One-way ANOVA showed a significant difference for bone thickness (P < 0.0001). Implantation of PE particles resulted in a marked decrease in BT/TT in normal control group (P = 0.001), in sham-OVX group (P < 0.001), and in OVX+E group (P < 0.0001). However, the presence of PE particles did not influence BT/TT in OVX group (P = 0.088). Also, two-way ANOVA showed an independent effect of ovariectomy on BT/TT (P < 0.001) in the absence of particles.

Serum levels of IL-6 significantly increased after PE particles implantation in all mice groups, as compared with sham-implanted internal controls (P = 0.008 in normal control group, P = 0.01 in sham-OVX mice, and P = 0.02 in OVX+E mice), except in OVX mice group (P = 0.57) (Figure 6). Ovariectomy did not significantly increase serum IL-6 concentrations in the absence of particle implantation (sham-implanted OVX group versus sham-implanted normal controls, P = 0.78, and sham-implanted OVX+E group versus sham-implanted normal control mice, P = 0.84).

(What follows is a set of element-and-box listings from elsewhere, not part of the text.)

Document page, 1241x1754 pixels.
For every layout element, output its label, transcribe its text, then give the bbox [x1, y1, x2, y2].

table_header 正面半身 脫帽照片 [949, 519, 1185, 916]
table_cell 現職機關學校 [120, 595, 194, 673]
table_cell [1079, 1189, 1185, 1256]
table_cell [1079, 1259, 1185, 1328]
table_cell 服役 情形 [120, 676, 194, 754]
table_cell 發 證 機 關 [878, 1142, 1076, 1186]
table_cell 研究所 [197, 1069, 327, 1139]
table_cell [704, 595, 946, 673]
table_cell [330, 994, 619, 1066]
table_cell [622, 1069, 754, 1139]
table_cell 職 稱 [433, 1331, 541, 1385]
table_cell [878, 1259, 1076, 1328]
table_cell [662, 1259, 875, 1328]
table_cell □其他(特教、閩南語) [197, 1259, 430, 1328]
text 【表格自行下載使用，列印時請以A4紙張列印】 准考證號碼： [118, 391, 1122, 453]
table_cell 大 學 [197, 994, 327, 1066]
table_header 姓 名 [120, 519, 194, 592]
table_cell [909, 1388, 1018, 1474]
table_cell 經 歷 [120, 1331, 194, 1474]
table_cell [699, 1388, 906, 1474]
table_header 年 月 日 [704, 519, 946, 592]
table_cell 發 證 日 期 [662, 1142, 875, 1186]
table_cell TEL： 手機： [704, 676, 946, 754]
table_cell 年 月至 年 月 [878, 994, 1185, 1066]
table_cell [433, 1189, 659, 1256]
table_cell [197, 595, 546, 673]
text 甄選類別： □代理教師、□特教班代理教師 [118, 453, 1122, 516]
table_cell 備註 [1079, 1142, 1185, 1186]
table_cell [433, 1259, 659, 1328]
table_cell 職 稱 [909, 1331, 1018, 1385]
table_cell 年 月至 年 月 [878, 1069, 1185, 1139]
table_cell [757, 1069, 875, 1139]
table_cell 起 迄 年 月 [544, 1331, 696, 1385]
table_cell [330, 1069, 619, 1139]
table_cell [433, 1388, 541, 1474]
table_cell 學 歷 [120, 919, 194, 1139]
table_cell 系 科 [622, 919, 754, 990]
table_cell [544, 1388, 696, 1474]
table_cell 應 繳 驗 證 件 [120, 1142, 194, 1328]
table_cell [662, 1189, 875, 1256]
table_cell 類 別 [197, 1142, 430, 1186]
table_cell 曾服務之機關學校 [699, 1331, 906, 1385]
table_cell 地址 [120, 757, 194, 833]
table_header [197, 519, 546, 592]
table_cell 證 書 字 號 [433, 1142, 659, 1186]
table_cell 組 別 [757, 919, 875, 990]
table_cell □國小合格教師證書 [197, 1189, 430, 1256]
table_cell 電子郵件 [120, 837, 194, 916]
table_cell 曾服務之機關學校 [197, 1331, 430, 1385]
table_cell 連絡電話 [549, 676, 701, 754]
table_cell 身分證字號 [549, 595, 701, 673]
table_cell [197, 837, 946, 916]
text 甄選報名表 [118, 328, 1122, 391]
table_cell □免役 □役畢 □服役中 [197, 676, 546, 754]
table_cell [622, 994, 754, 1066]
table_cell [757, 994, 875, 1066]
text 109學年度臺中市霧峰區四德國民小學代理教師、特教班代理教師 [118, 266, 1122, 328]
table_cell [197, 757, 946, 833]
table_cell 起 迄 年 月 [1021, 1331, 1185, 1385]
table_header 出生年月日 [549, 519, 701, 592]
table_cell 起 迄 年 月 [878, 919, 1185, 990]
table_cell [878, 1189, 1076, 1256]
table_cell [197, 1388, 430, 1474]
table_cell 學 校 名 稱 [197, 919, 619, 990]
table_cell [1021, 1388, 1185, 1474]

The presence of PE particles induced a significant increase in IL-1 β concentration in all mice groups (Figure 7). However, particles implantation did not significantly influence IL-6 media rates as compared to internal controls (Figure 7). In OVX mice without particles, the levels of TNF-α were significantly lower than in normal controls (P = 0.02). In addition, in this group, PE particles did not increase the rates of TNF-α (P = 1), which remained considerably lower than in normal controls and in OVX+E mice with PE particles (P = 0.002 and P = 0.002, respectively) (Figure 7). Significant differences in RANKL basal release (absence of particles implantation) were found between OVX mice and each other mice groups (normal controls, P = 0.047, sham-OVX mice, P = 0.016, OVX+E mice, P = 0.02). Noteworthy, RANKL local production appeared to be stimulated by PE particles in normal controls, in sham-OVX mice, and in OVX+E mice, while in OVX group, no significant modification in RANKL rates could be detected following particles implantation (P = 0.95) (Figure 7).

As shown in Figure 8, the combined effect of ovariectomy and PE particles implantation stimulated RANKL mRNA expression in calvariae, in all mice groups. However, PE-implanted calvariae in normal controls, sham-OVX and OVX+E mice expressed RANKL mRNA at levels more than twice higher than OVX mice. OPG mRNA expression was not significantly different between groups (Figure 8). As a result, the RANKL/OPG mRNA ratio significantly increased in all mice groups after PE implantation, but appeared consistently downregulated in OVX mice (Figure 8). The RANKL/OPG mRNA ratio significantly differed between OVX mice and each other mice group in the absence of particles (P = 0.047 as compared to normal controls, P = 0.034 as compared to sham-OVX mice, and P = 0.049 as compared to OVX+E mice). In addition, no significant difference could be observed in the basal RANKL/OPG mRNA ratio between normal controls and OVX+E mice, indicating that E supplementation reestablished RANKL mRNA expression relative to OPG mRNA.